• _Stored data entries_
▬▬▬▬▬▬▬▬▬▬
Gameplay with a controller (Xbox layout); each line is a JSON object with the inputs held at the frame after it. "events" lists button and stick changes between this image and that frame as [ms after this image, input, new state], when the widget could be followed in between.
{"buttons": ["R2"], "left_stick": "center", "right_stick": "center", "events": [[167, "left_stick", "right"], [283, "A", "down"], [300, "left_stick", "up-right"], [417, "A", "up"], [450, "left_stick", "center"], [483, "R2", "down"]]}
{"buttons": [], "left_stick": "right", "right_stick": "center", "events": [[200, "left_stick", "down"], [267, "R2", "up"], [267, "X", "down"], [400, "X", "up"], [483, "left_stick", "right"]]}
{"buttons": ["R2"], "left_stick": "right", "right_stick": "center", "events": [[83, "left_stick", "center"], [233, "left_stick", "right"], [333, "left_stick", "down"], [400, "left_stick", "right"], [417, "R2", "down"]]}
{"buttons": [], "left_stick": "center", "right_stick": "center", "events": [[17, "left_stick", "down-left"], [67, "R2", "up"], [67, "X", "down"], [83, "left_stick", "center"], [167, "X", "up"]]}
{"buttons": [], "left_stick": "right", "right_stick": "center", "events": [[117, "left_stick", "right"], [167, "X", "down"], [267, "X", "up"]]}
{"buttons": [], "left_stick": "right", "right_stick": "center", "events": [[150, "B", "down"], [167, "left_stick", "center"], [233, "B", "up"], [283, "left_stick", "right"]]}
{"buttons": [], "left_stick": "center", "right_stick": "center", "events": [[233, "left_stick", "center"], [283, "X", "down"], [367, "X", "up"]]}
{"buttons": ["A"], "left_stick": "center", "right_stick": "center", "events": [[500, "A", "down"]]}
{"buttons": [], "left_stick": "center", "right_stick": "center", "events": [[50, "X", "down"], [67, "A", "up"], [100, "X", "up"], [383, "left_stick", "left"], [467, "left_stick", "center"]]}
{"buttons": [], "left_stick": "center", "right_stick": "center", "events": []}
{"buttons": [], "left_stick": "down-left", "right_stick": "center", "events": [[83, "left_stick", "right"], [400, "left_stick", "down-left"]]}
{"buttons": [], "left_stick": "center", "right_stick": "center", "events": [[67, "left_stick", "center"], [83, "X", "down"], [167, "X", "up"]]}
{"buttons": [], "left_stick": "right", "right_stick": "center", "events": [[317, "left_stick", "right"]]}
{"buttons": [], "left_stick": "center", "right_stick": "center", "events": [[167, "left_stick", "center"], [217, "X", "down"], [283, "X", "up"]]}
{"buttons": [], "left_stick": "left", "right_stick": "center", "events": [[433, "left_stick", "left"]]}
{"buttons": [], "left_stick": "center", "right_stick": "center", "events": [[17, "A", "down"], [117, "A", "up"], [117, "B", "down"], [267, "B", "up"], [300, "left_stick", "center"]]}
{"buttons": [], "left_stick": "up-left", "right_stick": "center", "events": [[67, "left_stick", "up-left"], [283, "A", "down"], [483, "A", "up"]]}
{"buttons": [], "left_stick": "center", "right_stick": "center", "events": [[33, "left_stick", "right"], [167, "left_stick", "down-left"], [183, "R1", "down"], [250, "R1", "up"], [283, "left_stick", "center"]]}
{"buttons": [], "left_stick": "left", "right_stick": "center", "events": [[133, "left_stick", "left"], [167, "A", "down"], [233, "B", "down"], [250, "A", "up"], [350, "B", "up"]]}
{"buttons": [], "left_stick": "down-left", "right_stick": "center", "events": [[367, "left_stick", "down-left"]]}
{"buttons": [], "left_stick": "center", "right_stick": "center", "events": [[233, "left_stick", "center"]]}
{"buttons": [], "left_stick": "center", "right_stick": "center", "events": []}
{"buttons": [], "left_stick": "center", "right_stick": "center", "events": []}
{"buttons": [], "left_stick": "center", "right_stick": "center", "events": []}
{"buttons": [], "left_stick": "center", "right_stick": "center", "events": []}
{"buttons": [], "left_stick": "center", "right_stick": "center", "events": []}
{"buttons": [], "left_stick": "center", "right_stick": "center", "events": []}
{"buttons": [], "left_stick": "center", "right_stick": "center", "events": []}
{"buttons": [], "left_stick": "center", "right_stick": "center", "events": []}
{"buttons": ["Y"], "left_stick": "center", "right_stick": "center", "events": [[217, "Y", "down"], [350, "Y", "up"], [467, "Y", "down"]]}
▬▬▬▬▬▬▬▬▬▬
• _DIRECTIONS_
All records shown above are to be output exactly.

• _REPLY TO THE TASK_
Gameplay with a controller (Xbox layout); each line is a JSON object with the inputs held at the frame after it. "events" lists button and stick changes between this image and that frame as [ms after this image, input, new state], when the widget could be followed in between.
{"buttons": ["R2"], "left_stick": "center", "right_stick": "center", "events": [[167, "left_stick", "right"], [283, "A", "down"], [300, "left_stick", "up-right"], [417, "A", "up"], [450, "left_stick", "center"], [483, "R2", "down"]]}
{"buttons": [], "left_stick": "right", "right_stick": "center", "events": [[200, "left_stick", "down"], [267, "R2", "up"], [267, "X", "down"], [400, "X", "up"], [483, "left_stick", "right"]]}
{"buttons": ["R2"], "left_stick": "right", "right_stick": "center", "events": [[83, "left_stick", "center"], [233, "left_stick", "right"], [333, "left_stick", "down"], [400, "left_stick", "right"], [417, "R2", "down"]]}
{"buttons": [], "left_stick": "center", "right_stick": "center", "events": [[17, "left_stick", "down-left"], [67, "R2", "up"], [67, "X", "down"], [83, "left_stick", "center"], [167, "X", "up"]]}
{"buttons": [], "left_stick": "right", "right_stick": "center", "events": [[117, "left_stick", "right"], [167, "X", "down"], [267, "X", "up"]]}
{"buttons": [], "left_stick": "right", "right_stick": "center", "events": [[150, "B", "down"], [167, "left_stick", "center"], [233, "B", "up"], [283, "left_stick", "right"]]}
{"buttons": [], "left_stick": "center", "right_stick": "center", "events": [[233, "left_stick", "center"], [283, "X", "down"], [367, "X", "up"]]}
{"buttons": ["A"], "left_stick": "center", "right_stick": "center", "events": [[500, "A", "down"]]}
{"buttons": [], "left_stick": "center", "right_stick": "center", "events": [[50, "X", "down"], [67, "A", "up"], [100, "X", "up"], [383, "left_stick", "left"], [467, "left_stick", "center"]]}
{"buttons": [], "left_stick": "center", "right_stick": "center", "events": []}
{"buttons": [], "left_stick": "down-left", "right_stick": "center", "events": [[83, "left_stick", "right"], [400, "left_stick", "down-left"]]}
{"buttons": [], "left_stick": "center", "right_stick": "center", "events": [[67, "left_stick", "center"], [83, "X", "down"], [167, "X", "up"]]}
{"buttons": [], "left_stick": "right", "right_stick": "center", "events": [[317, "left_stick", "right"]]}
{"buttons": [], "left_stick": "center", "right_stick": "center", "events": [[167, "left_stick", "center"], [217, "X", "down"], [283, "X", "up"]]}
{"buttons": [], "left_stick": "left", "right_stick": "center", "events": [[433, "left_stick", "left"]]}
{"buttons": [], "left_stick": "center", "right_stick": "center", "events": [[17, "A", "down"], [117, "A", "up"], [117, "B", "down"], [267, "B", "up"], [300, "left_stick", "center"]]}
{"buttons": [], "left_stick": "up-left", "right_stick": "center", "events": [[67, "left_stick", "up-left"], [283, "A", "down"], [483, "A", "up"]]}
{"buttons": [], "left_stick": "center", "right_stick": "center", "events": [[33, "left_stick", "right"], [167, "left_stick", "down-left"], [183, "R1", "down"], [250, "R1", "up"], [283, "left_stick", "center"]]}
{"buttons": [], "left_stick": "left", "right_stick": "center", "events": [[133, "left_stick", "left"], [167, "A", "down"], [233, "B", "down"], [250, "A", "up"], [350, "B", "up"]]}
{"buttons": [], "left_stick": "down-left", "right_stick": "center", "events": [[367, "left_stick", "down-left"]]}
{"buttons": [], "left_stick": "center", "right_stick": "center", "events": [[233, "left_stick", "center"]]}
{"buttons": [], "left_stick": "center", "right_stick": "center", "events": []}
{"buttons": [], "left_stick": "center", "right_stick": "center", "events": []}
{"buttons": [], "left_stick": "center", "right_stick": "center", "events": []}
{"buttons": [], "left_stick": "center", "right_stick": "center", "events": []}
{"buttons": [], "left_stick": "center", "right_stick": "center", "events": []}
{"buttons": [], "left_stick": "center", "right_stick": "center", "events": []}
{"buttons": [], "left_stick": "center", "right_stick": "center", "events": []}
{"buttons": [], "left_stick": "center", "right_stick": "center", "events": []}
{"buttons": ["Y"], "left_stick": "center", "right_stick": "center", "events": [[217, "Y", "down"], [350, "Y", "up"], [467, "Y", "down"]]}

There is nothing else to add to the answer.